Past Dean of the Atlanta and Tulsa chapters of the American Guild of Organists, and Performances Chair for the 1992 National Convention in Atlanta of this organization, Johnson is included in the International Who's Who in Music and in Who's Who in Music in America. Past President of the Southeastern Historical Keyboard Society, he served on its Executive Board and chaired its planning committee for the 1992 and 1993 annual meetings. He is a past Chair of the Music Group and served as a member of the Faculty Council of the Atlanta Regional Consortium for Higher Education. He has also served on the Commission on Music of the Episcopal Diocese of Oklahoma, and the Tahlequah (OK) Area Arts and Humanities Council, for which he was responsible for a chamber music series and for the first three annual Composers Days during which Ned Rorem, Norman Dello Joio, and Daniel Pinkham were brought to the community to work with student musicians at the University and in the public schools.

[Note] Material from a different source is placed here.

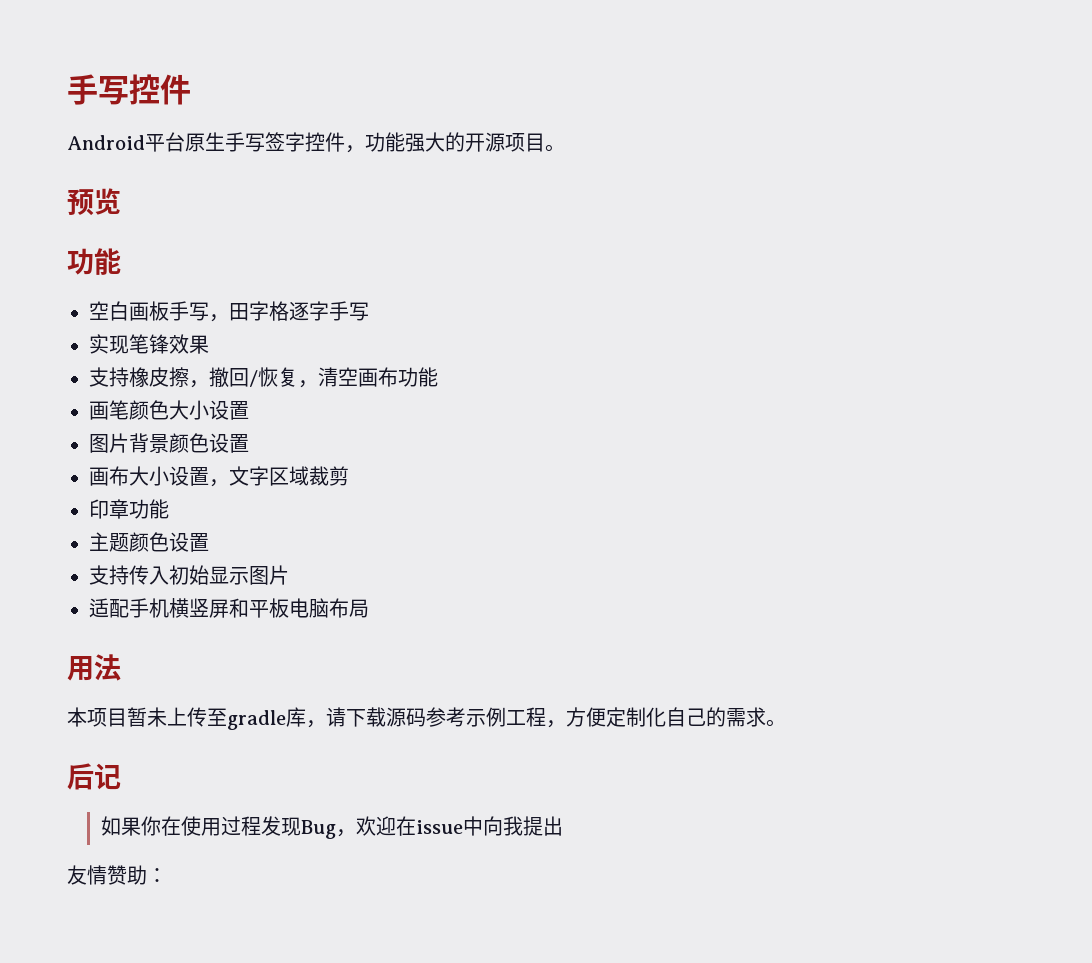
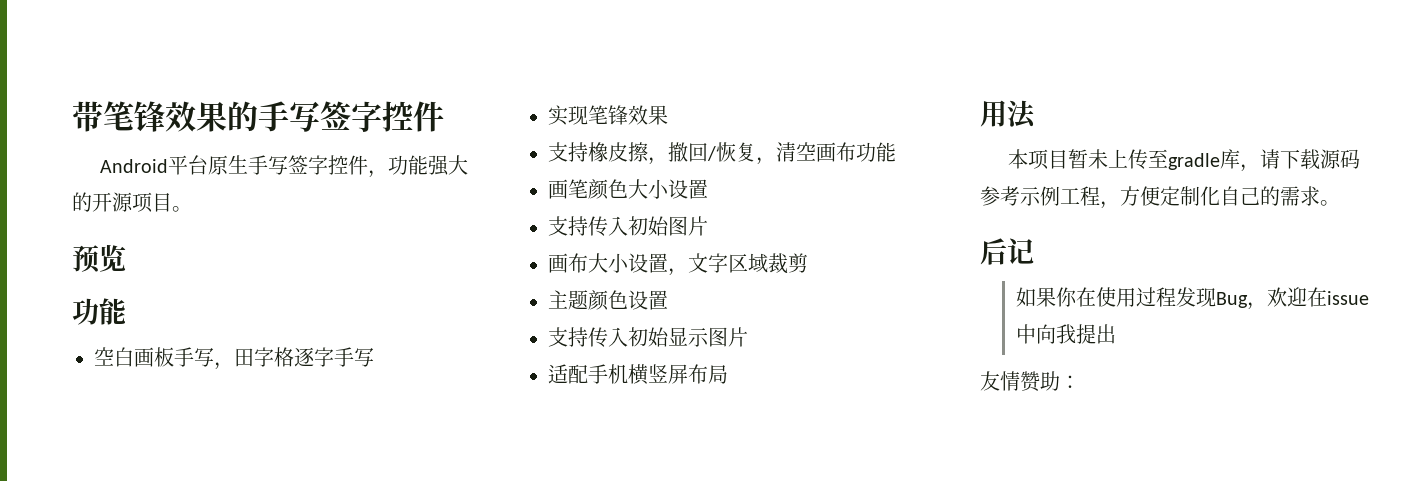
[67,74,129,105] 手写 -> [71,101,382,132] 带笔锋效果的手写签字
[89,433,249,453] 图片背景颜色设置 -> [548,216,708,236] 支持传入初始图片
[89,499,169,519] // 印章功能 -> (808, 263) none
[229,598,329,618] 和平板电脑 -> (688, 374) none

Consulting on new pipe organs is an interesting sidelight. Johnson participated in the selection of the Rosales organ at St. Bartholomew's Episcopal Church of Atlanta, the Brombaugh organ at Agnes Scott College, the Bedient organ at St. Basil's Episcopal Church, Tahlequah, OK, the Andover organ at Northeastern Oklahoma State University, the Bigelow organ at First United Methodist Church of Tahlequah, and he has been the consultant for churches in Atlanta, Mobile, and Clearwater (FL) in the process of selecting new organs.